Estratto del documento -

LA CORTE SUPREMA DI CASSAZIONE
SEZIONE SESTA CIVILE
SOTTOSEZIONE 1
Composta dagli Ill.mi Sigg.ri Magistrati:
Dott. BISOGNI Giacinto – Presidente –
Dott. DI MARZIO Mauro – Consigliere –
Dott. MARULLI Marco – Consigliere –
Dott. MERCOLINO Guido – rel. Consigliere –
Dott. FALABELLA Massimo – Consigliere –
ha pronunciato la seguente:
ORDINANZA
sul ricorso iscritto al n. 36665/2019 R.G. proposto da:
S.S., rappresentato e difeso dall’Avv. Maria Carmela Pedullà, con domicilio in Roma, piazza Cavour, presso la Cancelleria civile della Corte di cassazione;
– ricorrente –
contro
G.K.M., rappresentata e difesa dall’Avv. Maria Eelena Parisi, con domicilio in Roma, piazza Cavour, presso la Cancelleria civile della Corte di cassazione;
– controricorrente –
avverso la sentenza della Corte d’appello di Catania n. 988/19, depositata il 3 maggio 2019.
Udita la relazione svolta nella camera di consiglio del 18 novembre 2021 dal Consigliere Dott. Mercolino Guido.
RILEVATO
che con sentenza del 10 novembre 2017 il Tribunale di Catania pronunciò la separazione personale dei coniugi S.S. e G.K.M., rigettando le domande di addebito reciprocamente proposte dalle parti, disponendo l’affidamento condiviso del figlio minore E.S., con collocamento presso la madre e determinazione delle modalità di svolgimento dei rapporti con il padre, e ponendo a carico dell’uomo l’obbligo di corrispondere un assegno mensile di Euro 400,00 a titolo di contributo per il mantenimento della donna, nonché un assegno mensile di Euro 500,00 a titolo di contributo per il mantenimento del figlio, nonché l’obbligo di contribuire alle spese straordinarie necessarie per quest’ultimo, nella misura del 70%;, che il gravame interposto dal S. è stato parzialmente accolto dalla Corte d’appello di Catania, che con sentenza del 3 maggio 2019 ha rideterminato le modalità di esercizio del diritto di visita nel periodo estivo;
che avverso la predetta sentenza il S. ha proposto ricorso per cassazione, per un solo motivo, illustrato anche con memoria, al quale la G. ha resistito con controricorso.

Voci -
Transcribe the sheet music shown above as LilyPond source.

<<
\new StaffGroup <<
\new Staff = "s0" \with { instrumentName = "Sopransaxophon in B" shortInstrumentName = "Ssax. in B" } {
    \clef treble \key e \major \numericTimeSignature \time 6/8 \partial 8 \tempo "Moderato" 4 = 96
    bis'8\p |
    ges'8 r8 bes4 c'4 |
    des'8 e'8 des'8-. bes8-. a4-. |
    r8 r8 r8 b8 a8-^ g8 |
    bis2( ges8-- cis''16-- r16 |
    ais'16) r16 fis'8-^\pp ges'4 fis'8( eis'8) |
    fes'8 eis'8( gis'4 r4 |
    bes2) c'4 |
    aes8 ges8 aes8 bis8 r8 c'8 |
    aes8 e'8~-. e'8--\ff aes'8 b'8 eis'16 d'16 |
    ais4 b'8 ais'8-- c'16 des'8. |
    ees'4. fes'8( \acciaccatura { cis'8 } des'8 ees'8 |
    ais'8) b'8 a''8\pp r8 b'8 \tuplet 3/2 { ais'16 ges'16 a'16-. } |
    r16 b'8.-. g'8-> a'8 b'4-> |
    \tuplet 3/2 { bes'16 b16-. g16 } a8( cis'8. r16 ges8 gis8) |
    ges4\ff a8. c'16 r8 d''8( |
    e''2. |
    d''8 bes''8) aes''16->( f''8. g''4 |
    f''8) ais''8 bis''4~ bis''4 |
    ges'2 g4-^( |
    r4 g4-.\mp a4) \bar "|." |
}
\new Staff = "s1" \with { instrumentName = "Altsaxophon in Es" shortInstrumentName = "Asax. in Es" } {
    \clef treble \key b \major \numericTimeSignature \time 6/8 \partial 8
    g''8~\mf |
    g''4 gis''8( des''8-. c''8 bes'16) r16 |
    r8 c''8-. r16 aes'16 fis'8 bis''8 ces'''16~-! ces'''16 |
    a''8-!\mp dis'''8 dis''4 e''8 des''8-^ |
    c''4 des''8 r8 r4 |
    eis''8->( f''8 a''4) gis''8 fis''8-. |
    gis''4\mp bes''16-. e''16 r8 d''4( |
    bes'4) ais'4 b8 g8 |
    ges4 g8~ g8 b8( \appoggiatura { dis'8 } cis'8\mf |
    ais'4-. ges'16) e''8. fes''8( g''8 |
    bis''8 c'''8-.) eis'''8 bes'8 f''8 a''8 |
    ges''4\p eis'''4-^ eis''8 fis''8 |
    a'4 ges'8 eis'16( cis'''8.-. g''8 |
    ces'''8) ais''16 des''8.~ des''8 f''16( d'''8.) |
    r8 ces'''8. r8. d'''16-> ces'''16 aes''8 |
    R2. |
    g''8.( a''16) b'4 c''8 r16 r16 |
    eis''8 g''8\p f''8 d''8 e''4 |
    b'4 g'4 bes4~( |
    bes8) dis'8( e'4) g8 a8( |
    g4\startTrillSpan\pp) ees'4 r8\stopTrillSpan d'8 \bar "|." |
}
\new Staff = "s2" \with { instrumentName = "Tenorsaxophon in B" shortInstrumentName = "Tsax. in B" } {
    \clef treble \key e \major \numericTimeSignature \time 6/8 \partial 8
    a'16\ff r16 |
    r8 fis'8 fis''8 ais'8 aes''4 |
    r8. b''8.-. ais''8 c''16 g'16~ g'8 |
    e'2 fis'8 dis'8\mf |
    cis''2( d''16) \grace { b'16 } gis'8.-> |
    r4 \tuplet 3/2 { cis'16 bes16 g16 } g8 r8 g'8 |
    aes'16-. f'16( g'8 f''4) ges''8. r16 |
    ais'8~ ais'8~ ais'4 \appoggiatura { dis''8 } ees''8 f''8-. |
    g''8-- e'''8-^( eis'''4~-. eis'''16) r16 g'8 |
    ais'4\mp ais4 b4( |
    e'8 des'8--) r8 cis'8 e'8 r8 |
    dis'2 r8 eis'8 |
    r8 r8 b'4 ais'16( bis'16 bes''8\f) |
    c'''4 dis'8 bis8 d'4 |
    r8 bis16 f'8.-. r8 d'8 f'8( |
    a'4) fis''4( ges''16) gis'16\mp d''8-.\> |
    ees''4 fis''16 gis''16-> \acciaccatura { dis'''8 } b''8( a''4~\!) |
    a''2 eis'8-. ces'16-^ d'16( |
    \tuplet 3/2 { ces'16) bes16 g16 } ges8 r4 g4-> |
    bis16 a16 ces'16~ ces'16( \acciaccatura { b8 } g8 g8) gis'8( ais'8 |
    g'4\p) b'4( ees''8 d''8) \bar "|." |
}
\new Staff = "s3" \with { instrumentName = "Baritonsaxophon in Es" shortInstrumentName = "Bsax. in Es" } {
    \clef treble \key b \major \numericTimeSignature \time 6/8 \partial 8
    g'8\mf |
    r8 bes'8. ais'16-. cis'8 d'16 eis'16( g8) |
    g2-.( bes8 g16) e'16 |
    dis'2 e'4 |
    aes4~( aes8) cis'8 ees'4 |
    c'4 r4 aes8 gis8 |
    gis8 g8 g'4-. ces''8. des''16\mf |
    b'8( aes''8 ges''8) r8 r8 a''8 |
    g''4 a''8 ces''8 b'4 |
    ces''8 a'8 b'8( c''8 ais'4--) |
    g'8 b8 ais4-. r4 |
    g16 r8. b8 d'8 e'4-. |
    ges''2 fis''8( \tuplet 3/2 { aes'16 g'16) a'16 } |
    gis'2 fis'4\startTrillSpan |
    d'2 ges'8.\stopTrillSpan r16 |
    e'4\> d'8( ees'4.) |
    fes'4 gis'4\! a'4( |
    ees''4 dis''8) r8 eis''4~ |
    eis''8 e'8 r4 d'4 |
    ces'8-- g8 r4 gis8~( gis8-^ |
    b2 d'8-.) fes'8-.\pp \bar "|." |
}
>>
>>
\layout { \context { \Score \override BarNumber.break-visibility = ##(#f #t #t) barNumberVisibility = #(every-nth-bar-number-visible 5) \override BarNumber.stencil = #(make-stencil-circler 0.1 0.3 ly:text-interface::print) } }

Compiti da svolgere -
• A. Rispondi a queste domande sull'ordinanza riportata sopra:
(i) Con quale numero di ruolo generale è iscritto il ricorso?
(ii) In quale data si è svolta la camera di consiglio?
(iii) Quale assegno mensile per il mantenimento del figlio stabilì il Tribunale di Catania?
• B. Individua e trascrivi ogni riga delle voci che contiene la stringa "numericTimeSignature". Maiuscole e minuscole contano.

Soluzioni -
• A.
(i) 36665/2019 R.G.
(ii) Il 18 novembre 2021.
(iii) Euro 500,00.

• B.
    \clef treble \key e \major \numericTimeSignature \time 6/8 \partial 8 \tempo "Moderato" 4 = 96
    \clef treble \key b \major \numericTimeSignature \time 6/8 \partial 8
    \clef treble \key e \major \numericTimeSignature \time 6/8 \partial 8
    \clef treble \key b \major \numericTimeSignature \time 6/8 \partial 8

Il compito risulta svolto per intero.